• _RECORDS FOR THE TASK_
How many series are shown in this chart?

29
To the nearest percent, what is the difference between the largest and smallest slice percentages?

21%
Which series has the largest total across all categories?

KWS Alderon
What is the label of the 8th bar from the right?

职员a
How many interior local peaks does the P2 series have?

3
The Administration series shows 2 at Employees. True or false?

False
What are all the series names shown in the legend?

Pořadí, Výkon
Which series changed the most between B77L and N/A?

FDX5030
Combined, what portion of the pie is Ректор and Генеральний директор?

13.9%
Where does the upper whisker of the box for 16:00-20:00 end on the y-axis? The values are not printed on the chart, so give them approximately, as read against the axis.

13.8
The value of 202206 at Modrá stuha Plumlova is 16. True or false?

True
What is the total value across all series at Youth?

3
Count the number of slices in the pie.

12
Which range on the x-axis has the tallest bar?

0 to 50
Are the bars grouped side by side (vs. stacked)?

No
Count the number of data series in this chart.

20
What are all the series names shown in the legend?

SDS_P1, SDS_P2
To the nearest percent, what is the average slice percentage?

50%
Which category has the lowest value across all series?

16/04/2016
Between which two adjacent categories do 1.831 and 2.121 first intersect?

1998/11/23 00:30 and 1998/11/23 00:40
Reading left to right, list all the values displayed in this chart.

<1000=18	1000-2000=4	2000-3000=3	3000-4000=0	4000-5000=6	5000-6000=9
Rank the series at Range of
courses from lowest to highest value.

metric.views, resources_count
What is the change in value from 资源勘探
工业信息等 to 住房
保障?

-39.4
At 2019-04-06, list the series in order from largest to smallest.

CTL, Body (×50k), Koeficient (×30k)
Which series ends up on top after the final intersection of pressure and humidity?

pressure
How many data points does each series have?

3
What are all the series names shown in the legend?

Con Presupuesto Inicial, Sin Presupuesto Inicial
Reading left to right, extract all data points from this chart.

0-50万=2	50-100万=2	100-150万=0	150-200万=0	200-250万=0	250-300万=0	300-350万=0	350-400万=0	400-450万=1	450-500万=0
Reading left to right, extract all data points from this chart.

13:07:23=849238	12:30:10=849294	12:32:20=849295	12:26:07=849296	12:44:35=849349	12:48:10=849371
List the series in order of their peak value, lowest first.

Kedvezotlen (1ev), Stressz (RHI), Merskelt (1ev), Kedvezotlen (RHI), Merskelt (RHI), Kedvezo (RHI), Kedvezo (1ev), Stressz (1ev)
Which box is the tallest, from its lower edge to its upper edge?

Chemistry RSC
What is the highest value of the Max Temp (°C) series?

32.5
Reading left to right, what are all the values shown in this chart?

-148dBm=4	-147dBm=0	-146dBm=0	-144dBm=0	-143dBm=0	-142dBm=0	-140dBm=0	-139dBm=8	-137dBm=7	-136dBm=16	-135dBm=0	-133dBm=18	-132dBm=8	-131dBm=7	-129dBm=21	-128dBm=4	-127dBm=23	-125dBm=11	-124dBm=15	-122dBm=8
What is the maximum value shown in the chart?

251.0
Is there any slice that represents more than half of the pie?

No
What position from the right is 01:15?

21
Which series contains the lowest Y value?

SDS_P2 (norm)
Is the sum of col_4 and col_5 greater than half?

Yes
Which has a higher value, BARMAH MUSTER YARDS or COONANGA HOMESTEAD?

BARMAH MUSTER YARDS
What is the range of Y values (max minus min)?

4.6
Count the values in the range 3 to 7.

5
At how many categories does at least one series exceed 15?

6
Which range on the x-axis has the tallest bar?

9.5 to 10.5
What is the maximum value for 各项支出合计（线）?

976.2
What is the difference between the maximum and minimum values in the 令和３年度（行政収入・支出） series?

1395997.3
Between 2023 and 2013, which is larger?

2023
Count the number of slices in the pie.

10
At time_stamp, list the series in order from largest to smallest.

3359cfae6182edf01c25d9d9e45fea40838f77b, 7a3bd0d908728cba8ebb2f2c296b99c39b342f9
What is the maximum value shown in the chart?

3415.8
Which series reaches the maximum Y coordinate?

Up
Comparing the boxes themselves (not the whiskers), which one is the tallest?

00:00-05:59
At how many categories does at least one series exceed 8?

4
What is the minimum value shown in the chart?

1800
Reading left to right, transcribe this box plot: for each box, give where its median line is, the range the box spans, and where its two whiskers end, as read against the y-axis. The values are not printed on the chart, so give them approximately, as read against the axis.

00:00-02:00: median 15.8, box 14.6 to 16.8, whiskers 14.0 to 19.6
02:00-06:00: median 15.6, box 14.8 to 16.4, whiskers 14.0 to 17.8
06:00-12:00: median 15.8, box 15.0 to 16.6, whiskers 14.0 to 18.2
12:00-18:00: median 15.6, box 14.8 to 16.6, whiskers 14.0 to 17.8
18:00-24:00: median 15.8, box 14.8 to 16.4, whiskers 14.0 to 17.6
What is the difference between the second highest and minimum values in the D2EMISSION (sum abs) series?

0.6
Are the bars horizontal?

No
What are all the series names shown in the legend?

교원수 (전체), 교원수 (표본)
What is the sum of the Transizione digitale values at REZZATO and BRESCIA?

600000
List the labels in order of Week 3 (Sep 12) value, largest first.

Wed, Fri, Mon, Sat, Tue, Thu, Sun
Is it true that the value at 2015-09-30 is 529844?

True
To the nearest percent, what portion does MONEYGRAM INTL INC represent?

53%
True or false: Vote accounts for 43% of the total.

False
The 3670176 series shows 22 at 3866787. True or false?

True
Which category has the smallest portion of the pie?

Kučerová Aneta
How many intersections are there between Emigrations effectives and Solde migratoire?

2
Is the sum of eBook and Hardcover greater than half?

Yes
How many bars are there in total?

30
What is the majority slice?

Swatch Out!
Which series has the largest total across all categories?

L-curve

• _TO DO_
Present every line of the items above as a numbered list, leaving out the blank lines.

• _ANSWER TO THIS EXERCISE_
1. How many series are shown in this chart?
2. 29
3. To the nearest percent, what is the difference between the largest and smallest slice percentages?
4. 21%
5. Which series has the largest total across all categories?
6. KWS Alderon
7. What is the label of the 8th bar from the right?
8. 职员a
9. How many interior local peaks does the P2 series have?
10. 3
11. The Administration series shows 2 at Employees. True or false?
12. False
13. What are all the series names shown in the legend?
14. Pořadí, Výkon
15. Which series changed the most between B77L and N/A?
16. FDX5030
17. Combined, what portion of the pie is Ректор and Генеральний директор?
18. 13.9%
19. Where does the upper whisker of the box for 16:00-20:00 end on the y-axis? The values are not printed on the chart, so give them approximately, as read against the axis.
20. 13.8
21. The value of 202206 at Modrá stuha Plumlova is 16. True or false?
22. True
23. What is the total value across all series at Youth?
24. 3
25. Count the number of slices in the pie.
26. 12
27. Which range on the x-axis has the tallest bar?
28. 0 to 50
29. Are the bars grouped side by side (vs. stacked)?
30. No
31. Count the number of data series in this chart.
32. 20
33. What are all the series names shown in the legend?
34. SDS_P1, SDS_P2
35. To the nearest percent, what is the average slice percentage?
36. 50%
37. Which category has the lowest value across all series?
38. 16/04/2016
39. Between which two adjacent categories do 1.831 and 2.121 first intersect?
40. 1998/11/23 00:30 and 1998/11/23 00:40
41. Reading left to right, list all the values displayed in this chart.
42. <1000=18	1000-2000=4	2000-3000=3	3000-4000=0	4000-5000=6	5000-6000=9
43. Rank the series at Range of
44. courses from lowest to highest value.
45. metric.views, resources_count
46. What is the change in value from 资源勘探
47. 工业信息等 to 住房
48. 保障?
49. -39.4
50. At 2019-04-06, list the series in order from largest to smallest.
51. CTL, Body (×50k), Koeficient (×30k)
52. Which series ends up on top after the final intersection of pressure and humidity?
53. pressure
54. How many data points does each series have?
55. 3
56. What are all the series names shown in the legend?
57. Con Presupuesto Inicial, Sin Presupuesto Inicial
58. Reading left to right, extract all data points from this chart.
59. 0-50万=2	50-100万=2	100-150万=0	150-200万=0	200-250万=0	250-300万=0	300-350万=0	350-400万=0	400-450万=1	450-500万=0
60. Reading left to right, extract all data points from this chart.
61. 13:07:23=849238	12:30:10=849294	12:32:20=849295	12:26:07=849296	12:44:35=849349	12:48:10=849371
62. List the series in order of their peak value, lowest first.
63. Kedvezotlen (1ev), Stressz (RHI), Merskelt (1ev), Kedvezotlen (RHI), Merskelt (RHI), Kedvezo (RHI), Kedvezo (1ev), Stressz (1ev)
64. Which box is the tallest, from its lower edge to its upper edge?
65. Chemistry RSC
66. What is the highest value of the Max Temp (°C) series?
67. 32.5
68. Reading left to right, what are all the values shown in this chart?
69. -148dBm=4	-147dBm=0	-146dBm=0	-144dBm=0	-143dBm=0	-142dBm=0	-140dBm=0	-139dBm=8	-137dBm=7	-136dBm=16	-135dBm=0	-133dBm=18	-132dBm=8	-131dBm=7	-129dBm=21	-128dBm=4	-127dBm=23	-125dBm=11	-124dBm=15	-122dBm=8
70. What is the maximum value shown in the chart?
71. 251.0
72. Is there any slice that represents more than half of the pie?
73. No
74. What position from the right is 01:15?
75. 21
76. Which series contains the lowest Y value?
77. SDS_P2 (norm)
78. Is the sum of col_4 and col_5 greater than half?
79. Yes
80. Which has a higher value, BARMAH MUSTER YARDS or COONANGA HOMESTEAD?
81. BARMAH MUSTER YARDS
82. What is the range of Y values (max minus min)?
83. 4.6
84. Count the values in the range 3 to 7.
85. 5
86. At how many categories does at least one series exceed 15?
87. 6
88. Which range on the x-axis has the tallest bar?
89. 9.5 to 10.5
90. What is the maximum value for 各项支出合计（线）?
91. 976.2
92. What is the difference between the maximum and minimum values in the 令和３年度（行政収入・支出） series?
93. 1395997.3
94. Between 2023 and 2013, which is larger?
95. 2023
96. Count the number of slices in the pie.
97. 10
98. At time_stamp, list the series in order from largest to smallest.
99. 3359cfae6182edf01c25d9d9e45fea40838f77b, 7a3bd0d908728cba8ebb2f2c296b99c39b342f9
100. What is the maximum value shown in the chart?
101. 3415.8
102. Which series reaches the maximum Y coordinate?
103. Up
104. Comparing the boxes themselves (not the whiskers), which one is the tallest?
105. 00:00-05:59
106. At how many categories does at least one series exceed 8?
107. 4
108. What is the minimum value shown in the chart?
109. 1800
110. Reading left to right, transcribe this box plot: for each box, give where its median line is, the range the box spans, and where its two whiskers end, as read against the y-axis. The values are not printed on the chart, so give them approximately, as read against the axis.
111. 00:00-02:00: median 15.8, box 14.6 to 16.8, whiskers 14.0 to 19.6
112. 02:00-06:00: median 15.6, box 14.8 to 16.4, whiskers 14.0 to 17.8
113. 06:00-12:00: median 15.8, box 15.0 to 16.6, whiskers 14.0 to 18.2
114. 12:00-18:00: median 15.6, box 14.8 to 16.6, whiskers 14.0 to 17.8
115. 18:00-24:00: median 15.8, box 14.8 to 16.4, whiskers 14.0 to 17.6
116. What is the difference between the second highest and minimum values in the D2EMISSION (sum abs) series?
117. 0.6
118. Are the bars horizontal?
119. No
120. What are all the series names shown in the legend?
121. 교원수 (전체), 교원수 (표본)
122. What is the sum of the Transizione digitale values at REZZATO and BRESCIA?
123. 600000
124. List the labels in order of Week 3 (Sep 12) value, largest first.
125. Wed, Fri, Mon, Sat, Tue, Thu, Sun
126. Is it true that the value at 2015-09-30 is 529844?
127. True
128. To the nearest percent, what portion does MONEYGRAM INTL INC represent?
129. 53%
130. True or false: Vote accounts for 43% of the total.
131. False
132. The 3670176 series shows 22 at 3866787. True or false?
133. True
134. Which category has the smallest portion of the pie?
135. Kučerová Aneta
136. How many intersections are there between Emigrations effectives and Solde migratoire?
137. 2
138. Is the sum of eBook and Hardcover greater than half?
139. Yes
140. How many bars are there in total?
141. 30
142. What is the majority slice?
143. Swatch Out!
144. Which series has the largest total across all categories?
145. L-curve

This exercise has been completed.